Tuesday, April 3, 2012

Should I Add [fill in the blank] To My Story?

I get asked this a lot when I discuss how a story might not be quite right for what I am looking for as an agent. "So, if I add this, would it make it better?" This is really a tough question because there is simply no answer to it other than, "If the story really needs it."

Too often, I believe writers add things to their stories simply because they think it will make it hotter, or make the story too interesting. They will have characters do things just to make the plot go one direction instead of another. Now, while this may work, the question you still have to ask yourself is "does the storyline really need it or not?"

When I did the webinar with Writers Digest last Thursday, one of the participants asked a similar question. She realized that all of her charcters were likeable in the story. She had the one antagonist, but that was it. She was wondering if, since all of the characters were nice, if she should put in some nasty ones as well.

This is one of those situations. Does the story really need more characters? Does the story need a few nasty characters? Maybe? Maybe not? The point is, just putting them into the story will not make it better.

Think of it this way. If I add pinstripes to a car, does it make it better? If I add 20 pinstripes, does that make it even better?

The same goes for adding things because your story isn't a particular genre. You write a story that you thought was a romance, but in reality, it was general fiction, or potentially women's fiction. So, does adding a happily ever after fix it? Again, probably not. If your story didn't need it when you wrote it the first time, and your gut told you so, why would you mess with it.

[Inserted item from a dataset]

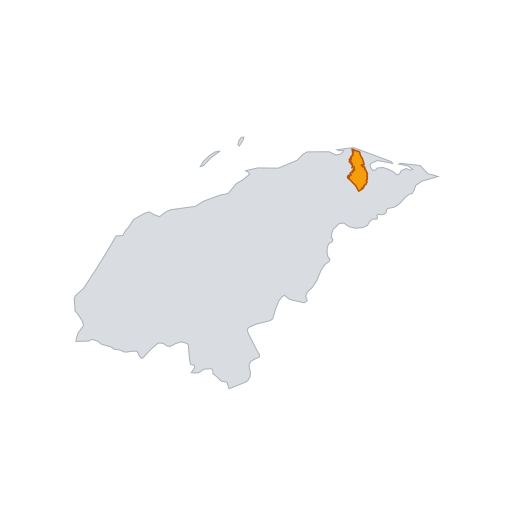 Ahuas, Gracias a Dios, Honduras shown in context, rotated 341°
{"feature_id": "27666195B1442019449651", "entity_name": "Ahuas", "entity_type": "district", "adm_level": 2, "iso_a3": "HND", "parent_name": "Honduras", "parent_adm1": "Gracias a Dios", "projection": "mercator", "projection_center": [-84.342, 15.493], "detail": "fine", "context": "in_parent", "style": "filled", "palette": "amber", "viewbox_px": 512, "rotation_deg": 341, "n_neighbors": 0, "source": "geoboundaries", "source_scale": "gbopen_adm2", "svg_char_len": 7352}
<svg xmlns="http://www.w3.org/2000/svg" viewBox="0 0 512 512"><g transform="rotate(341 256 256)"><path d="M454.1,240.2L437.6,239.2L429.9,241.3L426.5,245.8L423.6,247.9L421.1,247.4L416.2,249.2L408.8,253.3L402.1,254.9L396.1,253.9L394.4,254.9L393.9,256.2L393.0,257.5L390.7,258.2L388.0,257.8L385.0,256.4L383.4,257.0L383.3,259.7L381.7,260.4L378.6,259.1L375.2,260.1L371.3,263.3L366.0,263.9L359.1,262.1L353.7,258.7L349.9,253.6L345.4,252.3L337.4,256.1L334.1,260.5L333.3,263.2L334.1,265.6L332.7,267.3L329.0,268.1L326.1,271.1L324.2,276.3L323.8,280.3L325.0,283.1L323.1,285.1L318.3,286.5L312.6,290.9L306.0,298.5L299.4,303.8L292.9,306.8L289.8,310.2L290.0,313.8L289.6,315.0L288.3,315.4L286.2,315.9L273.6,307.9L270.0,302.4L266.9,303.2L262.9,306.0L257.4,312.3L251.4,320.8L248.5,321.7L233.6,320.5L225.8,321.2L224.1,322.4L223.4,325.5L223.9,329.7L226.0,344.6L227.2,350.8L226.0,352.7L222.0,353.0L216.8,353.9L214.0,356.7L213.3,359.6L213.0,363.6L211.4,367.8L208.2,370.8L205.0,371.9L187.2,372.7L187.5,365.8L182.4,363.0L179.5,357.2L176.9,353.3L177.8,351.0L177.5,348.2L170.3,346.1L163.5,347.7L159.6,346.6L156.8,345.2L161.7,341.7L162.0,339.7L160.5,338.2L158.8,337.1L159.3,333.3L160.3,328.7L163.1,318.0L162.1,316.1L157.5,312.9L151.8,312.6L145.5,313.6L142.4,312.0L139.8,308.3L135.3,306.5L127.3,309.5L118.8,313.9L116.2,315.5L114.1,315.3L113.1,312.0L112.7,308.0L112.2,307.1L107.7,305.7L102.4,304.7L99.7,303.6L97.2,300.9L90.9,297.5L89.5,294.9L81.1,289.0L79.4,286.1L77.4,284.0L73.4,281.3L70.2,282.0L59.5,278.6L57.9,278.3L59.4,275.3L62.8,270.8L70.1,265.7L70.7,261.6L68.8,253.7L66.9,248.6L67.9,246.3L70.2,237.1L72.0,235.0L82.6,230.3L83.6,229.7L91.9,223.1L101.2,215.9L110.9,207.9L121.6,199.0L127.6,193.7L130.3,191.5L136.5,193.3L141.4,189.1L144.3,187.7L150.9,182.6L152.9,181.5L164.0,179.4L169.3,179.5L174.0,184.6L177.7,187.4L184.7,185.0L190.5,184.5L214.7,189.3L224.3,187.1L241.9,186.7L249.8,187.9L261.0,181.1L268.2,179.7L276.7,176.6L275.5,173.3L273.5,171.9L286.4,173.3L305.6,180.2L326.0,178.9L333.4,175.2L338.1,174.2L359.0,181.2L364.6,186.6L368.9,187.2L372.2,185.9L373.1,184.8L369.0,183.6L367.1,181.9L383.6,185.3L414.6,210.8L415.3,212.9L402.0,205.3L395.0,205.9L393.2,207.1L393.6,211.3L394.2,213.2L397.2,213.4L399.4,212.3L404.9,213.7L408.5,216.4L413.0,220.6L415.6,225.2L418.4,225.2L421.2,222.5L426.5,222.2L429.9,225.2L432.3,225.0L429.0,220.3L421.0,215.6L422.9,215.4L440.6,223.9L445.6,234.5L449.7,236.9L454.1,240.2ZM245.8,148.3L235.6,153.5L232.4,153.4L237.0,149.4L244.6,146.0L251.0,144.3L256.3,145.0L245.8,148.3ZM280.8,142.8L276.0,146.6L275.1,144.9L277.4,141.3L280.4,139.3L283.2,139.5L282.5,141.0L280.8,142.8Z" fill="#d9dde1" stroke="#a8b0b8" stroke-width="1"/><path d="M387.9,191.6L387.2,190.8L386.9,190.5L385.9,189.7L385.3,189.3L384.9,188.9L383.8,188.2L383.3,187.5L383.1,187.5L382.9,187.3L382.5,186.8L381.7,186.2L381.5,186.4L381.6,186.6L381.9,186.8L381.9,187.0L382.0,187.2L382.0,187.5L381.9,187.7L381.5,187.7L381.3,187.8L381.2,187.9L381.2,188.1L381.5,188.3L382.1,188.6L382.3,188.8L382.2,189.1L381.9,189.4L381.7,189.5L381.2,189.7L380.9,189.8L380.9,190.2L381.0,190.3L381.0,190.6L380.8,191.0L380.7,191.3L380.7,191.6L380.6,192.0L380.4,192.1L380.2,192.1L379.9,191.9L379.7,192.0L379.7,192.4L379.7,192.6L379.5,192.8L379.3,192.8L379.1,192.8L378.9,192.7L378.7,192.7L378.5,192.9L378.5,193.2L378.3,193.4L378.0,193.4L377.8,193.2L377.7,193.2L377.6,193.3L377.7,193.5L377.9,193.8L378.1,194.1L378.1,194.3L378.0,194.5L377.8,194.5L377.7,194.5L377.7,194.4L377.4,194.6L377.3,194.8L377.0,194.9L376.7,194.8L376.5,194.7L376.4,194.6L376.0,194.7L375.7,195.1L375.7,195.3L375.8,195.4L375.8,195.5L376.0,195.6L376.3,195.6L376.6,195.4L376.9,195.2L377.2,195.3L377.4,195.4L377.4,195.5L377.3,195.9L377.2,195.9L376.9,195.8L376.7,195.8L376.4,195.8L376.3,196.1L376.1,196.2L375.9,196.4L375.5,196.6L375.0,196.8L375.0,197.2L375.0,197.3L375.3,197.4L375.7,197.3L376.2,197.5L376.5,197.7L376.5,197.8L376.5,198.0L375.9,198.1L375.7,198.2L375.7,198.3L375.6,198.5L375.9,198.6L376.0,198.7L376.0,198.8L376.0,199.3L376.0,199.5L376.6,199.7L376.8,199.7L376.8,199.8L376.7,200.0L376.2,200.2L376.1,200.3L376.1,200.5L376.7,200.6L376.8,200.7L376.8,200.8L376.7,200.8L376.3,200.9L376.2,201.0L376.4,201.3L376.5,201.4L376.7,201.7L376.7,202.2L376.3,202.9L375.9,203.2L375.5,203.5L375.4,203.7L375.4,203.9L375.5,204.0L375.7,203.9L375.9,203.7L376.0,203.4L376.4,203.2L376.5,203.2L377.0,203.2L377.4,203.2L377.6,203.3L377.7,203.5L377.8,203.9L377.8,204.3L377.7,204.5L377.5,204.8L377.6,205.0L377.5,205.3L377.4,205.3L377.2,205.3L377.1,205.5L377.1,205.8L377.1,206.0L377.3,206.3L377.3,206.5L377.2,206.7L377.0,206.8L376.8,206.8L376.7,206.4L376.7,206.1L376.4,205.9L376.1,206.2L375.9,206.2L375.8,206.3L375.7,206.8L375.3,206.7L375.1,206.7L374.8,206.8L374.6,206.9L374.5,207.2L374.5,207.3L375.2,207.2L375.3,207.3L375.3,207.6L375.0,207.9L374.5,208.4L374.3,208.4L374.2,208.3L373.7,208.0L373.5,207.9L373.1,207.8L372.9,208.0L372.2,208.2L372.0,208.3L371.9,208.5L371.9,208.8L371.8,209.4L371.7,209.5L371.8,209.8L372.0,209.8L372.2,210.0L372.3,210.0L372.5,210.1L372.5,210.3L372.4,210.4L372.2,210.4L371.8,210.2L371.6,210.2L371.2,210.4L371.1,210.5L370.8,210.7L370.7,210.7L370.6,210.3L370.6,210.2L370.3,209.9L370.2,209.9L370.0,210.0L369.6,210.0L369.5,209.9L369.2,210.0L368.9,210.4L368.9,210.6L369.0,210.7L369.1,210.8L369.5,210.9L370.0,210.8L370.2,211.0L370.2,211.3L370.0,211.8L369.7,212.0L369.4,211.7L369.4,211.4L369.2,211.2L368.9,211.1L368.7,211.0L368.6,210.9L368.4,210.9L368.3,211.0L368.3,211.3L369.0,211.7L369.1,211.8L369.2,212.4L369.2,212.5L369.1,212.8L368.5,212.7L368.6,212.9L368.9,213.3L369.2,213.9L369.6,214.4L370.1,215.3L370.8,217.0L371.1,217.7L371.3,218.3L372.0,219.5L372.9,221.4L373.1,221.9L373.2,222.5L373.3,222.9L373.4,223.4L373.6,224.9L373.8,225.6L373.8,226.0L374.0,227.0L374.2,228.1L374.4,228.1L374.5,228.1L375.0,227.9L375.4,227.9L375.6,227.7L376.2,227.8L376.4,227.7L376.6,227.4L376.8,227.4L377.1,227.3L377.5,227.3L377.8,227.3L377.8,227.1L377.9,226.9L378.1,226.9L378.3,226.8L378.5,226.9L378.5,226.6L378.4,226.4L378.4,226.2L378.5,226.1L379.0,226.0L379.1,226.3L379.4,226.4L379.7,226.4L379.8,226.5L380.1,226.2L380.8,225.5L380.9,225.4L380.9,225.1L380.8,224.9L381.2,224.6L381.5,224.6L382.0,224.2L382.4,224.3L382.5,224.3L382.6,224.2L382.8,224.1L383.0,224.0L383.3,224.1L383.5,223.8L383.5,223.7L383.6,223.4L383.8,223.2L384.0,223.1L384.6,222.6L384.9,222.5L384.9,222.4L384.9,222.2L384.7,222.1L384.7,221.7L384.9,221.4L384.9,221.1L385.1,221.0L385.1,220.9L385.1,220.7L385.1,220.4L385.4,220.4L385.4,220.2L385.6,220.2L385.7,220.3L385.9,220.1L385.9,219.6L386.1,219.4L386.3,219.4L386.4,219.0L386.7,218.6L386.7,218.3L386.6,218.2L386.8,218.0L386.9,217.8L386.8,217.6L386.8,217.4L387.0,217.3L387.1,217.1L387.1,216.8L387.1,216.7L386.9,216.3L386.9,216.1L387.0,215.9L387.7,215.5L388.1,214.9L388.0,214.7L387.9,214.6L387.9,214.4L388.1,213.8L387.9,213.7L387.9,213.3L388.0,212.7L387.9,211.6L387.7,210.8L387.6,209.5L387.5,209.4L387.5,209.0L387.5,208.9L387.5,208.5L387.6,208.0L387.6,207.9L387.5,208.0L387.4,208.3L387.3,208.8L387.2,208.9L387.2,208.3L387.3,208.0L387.4,207.4L387.3,207.0L387.1,206.8L386.7,206.7L386.4,206.4L386.0,206.3L385.9,206.2L385.9,205.9L385.8,205.7L385.7,205.6L385.6,205.3L385.1,204.9L385.5,204.3L385.6,204.1L386.3,204.3L386.5,204.4L386.7,204.6L387.1,204.7L387.3,204.9L387.5,205.1L387.7,204.8L388.2,204.0L388.1,202.7L388.3,201.0L388.3,198.8L388.2,198.0L388.1,197.3L387.8,196.6L387.6,194.8L387.6,192.7L387.9,191.6Z" fill="#f59e0b" stroke="#b45309" stroke-width="1.5"/></g></svg>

In the end, the key to all of this is to simply THINK! Don't change just to change. Don't add just to add.

Scott

1 comment:

  1. This is rather timely. I am in revisions of my romance horror and I am doing those "fixes" that I should perhaps not be doing. I felt I didn't explain some things good enough so I have found myself doing a lot of rewriting.
    I'm working on the next one as well and I'm sure not going to repeat the mistakes I made on the first one. Never again!